Americans are not the only people using more power. As worldwide energy use grows, resource competition—and prices—shoot up.

By 2035, global energy consumption, primarily in China and India, will jump 53 percent from 2008 levels.

Despite increasing energy needs, 37,600 megawatts of older coal-fired power plants are slated for retirement by 2018. The North American Electric Reliability Corporation (NERC)—the organization charged with overseeing reliability of the electric grid covering the United States, most of Canada and the Mexican state of Baja California Norte—predicts a worst-case scenario of environmental regulations could force coal plants generating up to 54,000 MW of additional power to shut their doors by 2018.

New power plants could offset this loss, with natural gas taking center stage. The National Energy Technology Laboratory—a branch of the U.S. Department of Energy focused on advancing national, economic and energy security—predicts 20,000 MW of natural gas facilities will start operating this year, with another 28,000 MW proposed for 2013. A strong breeze from wind project proposals may add 42,000 MW this year and 28,000 MW in 2013—but only if federal production tax credits continue.

Shifting Fuel Focus

While about half of the nation’s electricity comes from burning coal, co-ops outside the Northwest rely more heavily on it—about 80 percent. Why the difference? Most co-op coal power plants were built between 1975 and 1986, when using natural gas was prohibited by the federal Powerplant and Industrial Fuel Use Act.
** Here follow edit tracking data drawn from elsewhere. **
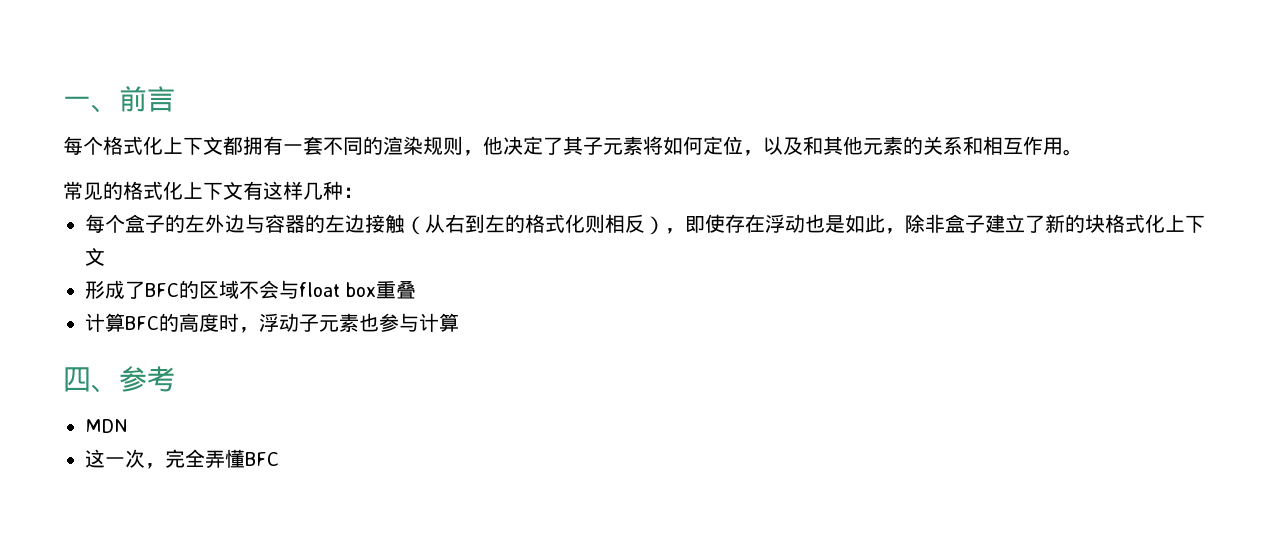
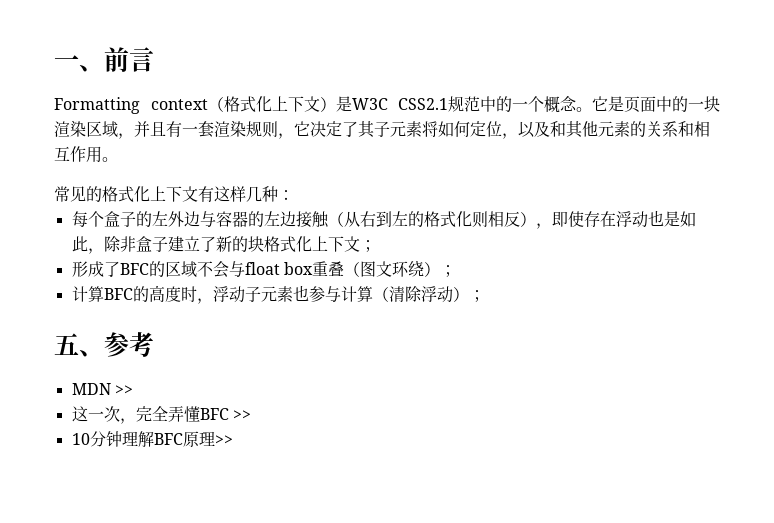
[63,136,383,155] 每个格式化上下文都拥有一套不同的 -> [54,96,720,114] [54,121,214,139] Formatting context（格式化上下文）是W3C CSS2.1规范中的一个概念。它是页面中的一块渲染区域，并且有一套
[483,136,503,155] 他 -> [294,121,310,136] 它
(105, 256) none -> [359,240,376,252] ；
(416, 290) none -> [343,260,456,277] （图文环绕）；
[63,367,91,392] // 四 -> [372,286,485,303] [54,333,79,355] （清除浮动）； // 五
(128, 426) none -> [114,385,133,395] >>
(279, 459) none -> [232,410,251,420] [71,431,233,447] >> // 10分钟理解BFC原理>>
Now, a series of U.S. Environmental Protection Agency regulations impacting cooling water intake structures, coal ash disposal, interstate transport of air pollutants and hazardous air pollutants such as mercury are affecting all electric utilities.

In most cases, co-ops will need to retrofit coal-fired plants with costly pollution control equipment; in others, co-ops could opt for early plant retirements.
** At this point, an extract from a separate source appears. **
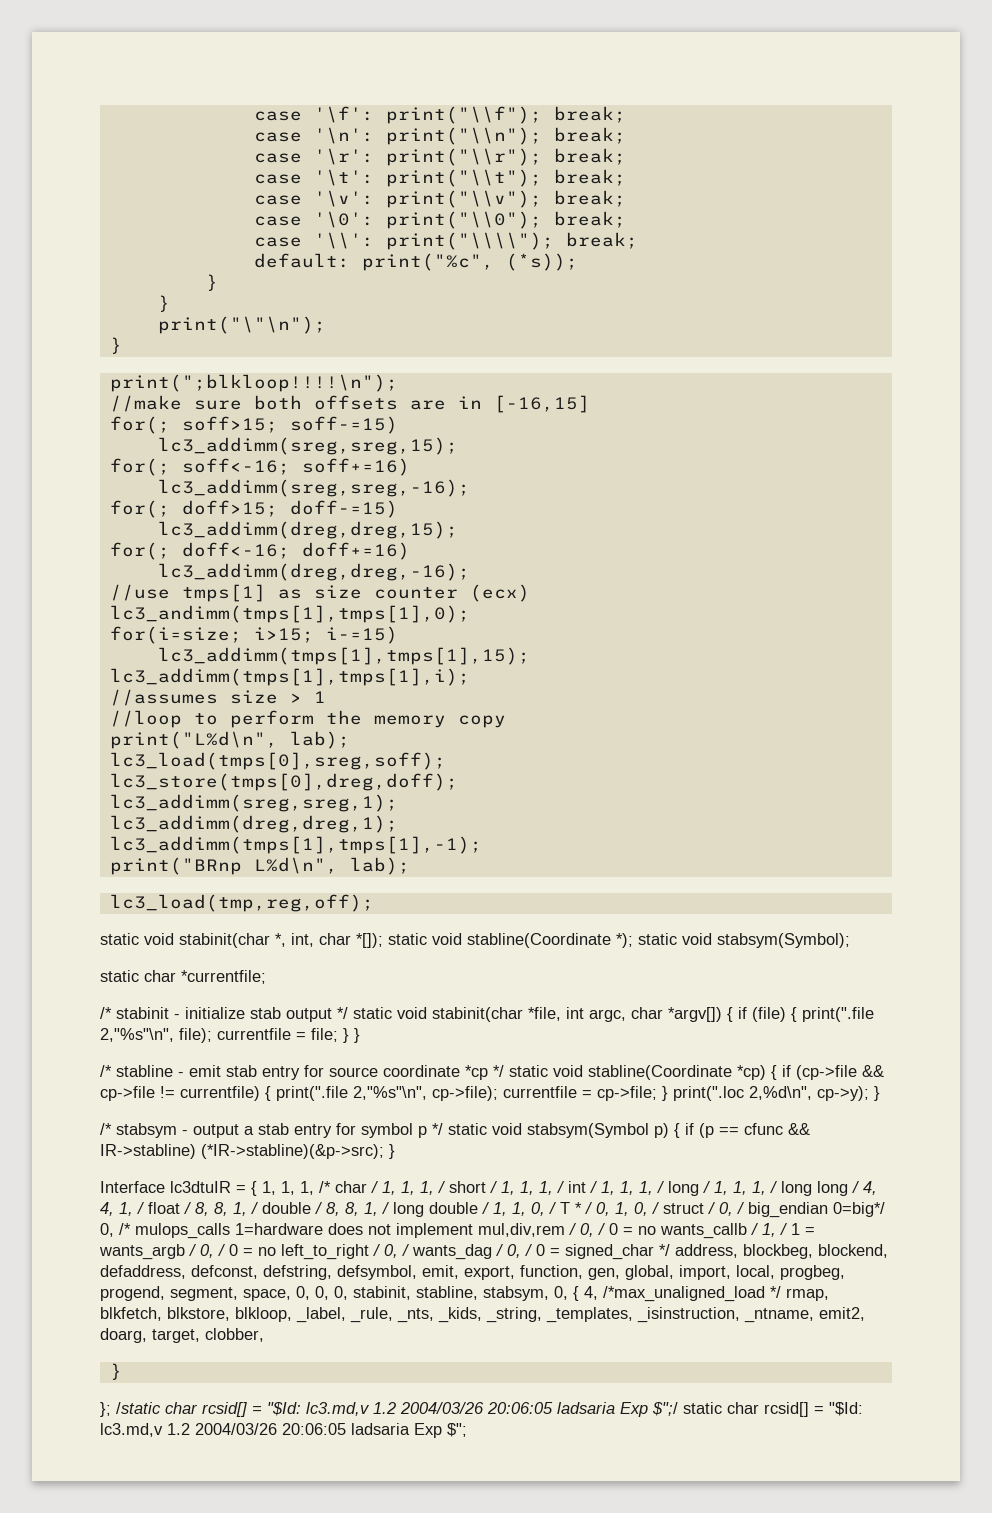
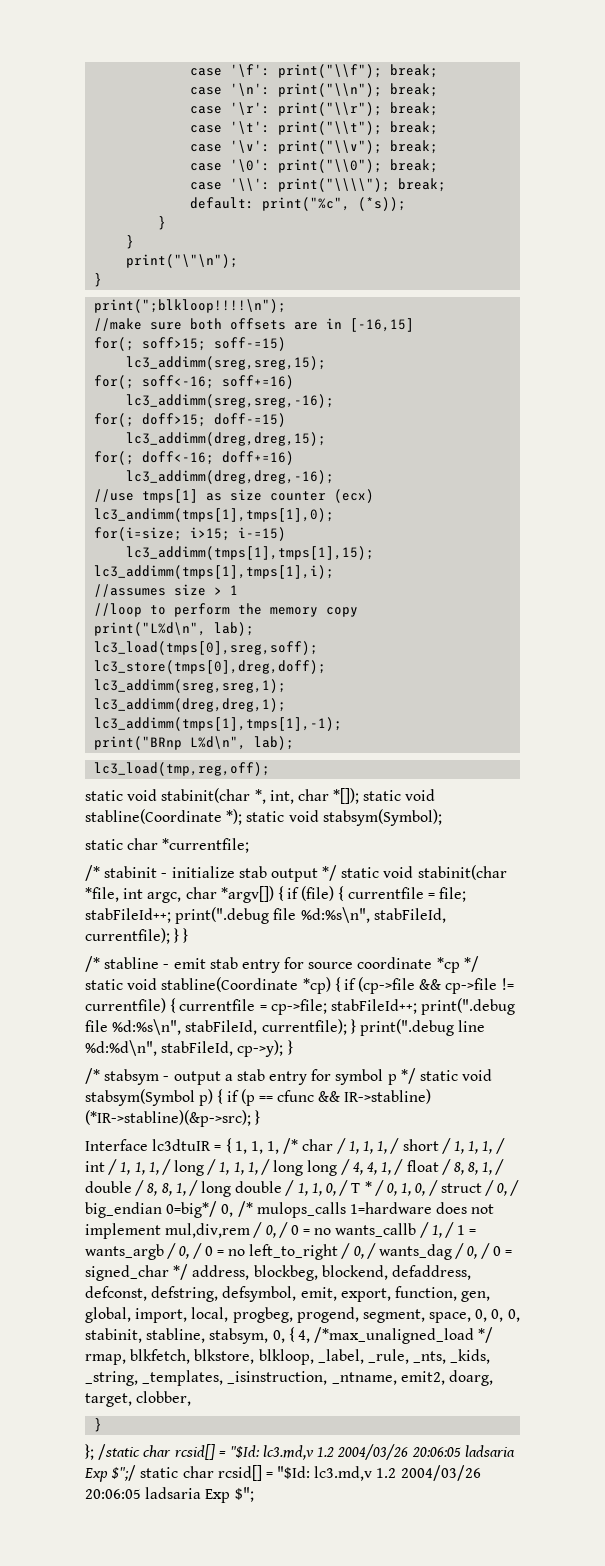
[802,1007,874,1022] [100,1028,338,1043] print(".file 2,"%s"\n", file); currentfile = file; -> [347,887,467,902] [85,907,446,924] [85,928,170,944] currentfile = file; stabFileId++; print(".debug file %d:%s\n", stabFileId, currentfile);
[276,1086,812,1101] print(".file 2,"%s"\n", cp->file); currentfile = cp->file; } print(".loc 2,%d\n", -> [179,998,516,1015] [85,1019,486,1036] [85,1040,234,1056] currentfile = cp->file; stabFileId++; print(".debug file %d:%s\n", stabFileId, currentfile); } print(".debug line %d:%d\n", stabFileId,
"Time is tight," says Kirk Johnson, senior vice president of government relations for the National Rural Electric Cooperative Association, the service organization for the nation’s 900-plus electric cooperatives. "Improvements take time and new technologies have to be tested before going mainstream.

"We’re deeply concerned that EPA’s strategy to require significant change within very compressed timelines may be unachievable and could damage the economy of rural America and affect service reliability."
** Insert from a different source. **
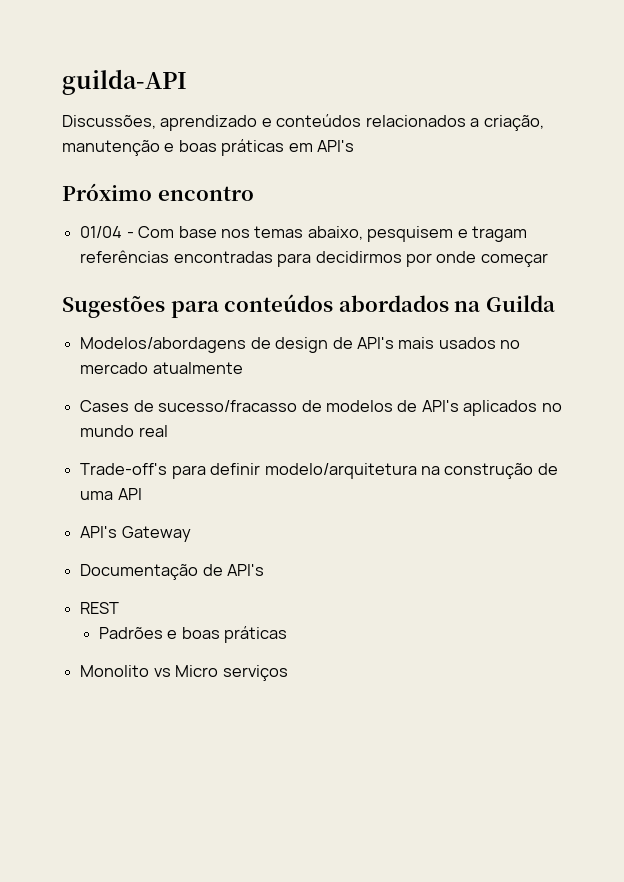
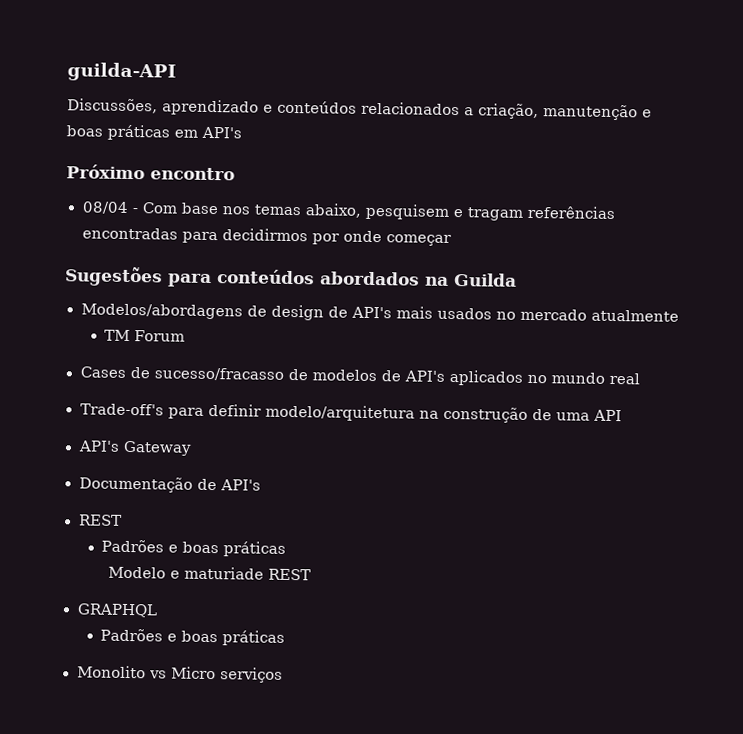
[80,226,123,238] 01/04 -> [81,201,129,214] 08/04
(243, 368) none -> [104,329,186,342] // TM Forum
(288, 634) none -> [108,566,312,581] [76,603,158,618] [100,628,286,646] // Modelo e maturiade REST // GRAPHQL // Padrões e boas práticas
Seeing the handwriting on the wall, co-ops have taken action. During the last decade, power supply co-ops have invested $3.4 billion to boost plant performance and limit emissions. In fact, since 1990, power plant emissions of nitrogen oxides and sulfur dioxides—compounds formed by burning fossil fuels—dropped at least 67 percent nationally, even as electricity use climbed 38 percent.

The large-scale expenditure is not finished. Another $4 billion has been slated for upgrades through 2021, with the bulk of the money—$2.18 billion—marked for work this year and next.

Regulation Risks

NERC’s 2011 Long-Term Reliability Assessment reports that "environmental regulations are shown to be the number one risk to (maintaining electric) reliability over the next one to five years."

Why the concern? Steps required by EPA rules have the potential to cost the industry billions of dollars and do not provide enough time to comply.

"Regulation on top of regulation, and court decision on top of court decision, have compounded the situation to the point that we now have contradictory regulations and court decisions that don’t make any sense," says NRECA CEO Glenn English.

NRECA has actively urged EPA through comments, testimony and litigation to consider the negative impacts of increased electric power costs on consumers as it moves forward with its rulemakings.

"Our nation needs to adopt a balanced, common-sense approach to environmental protection that factors in electric reliability and affordability," English says.

Megan McKoy-Noe writes on consumer and cooperative affairs for NRECA. Steve Johnson and Jennifer Taylor contributed to this article.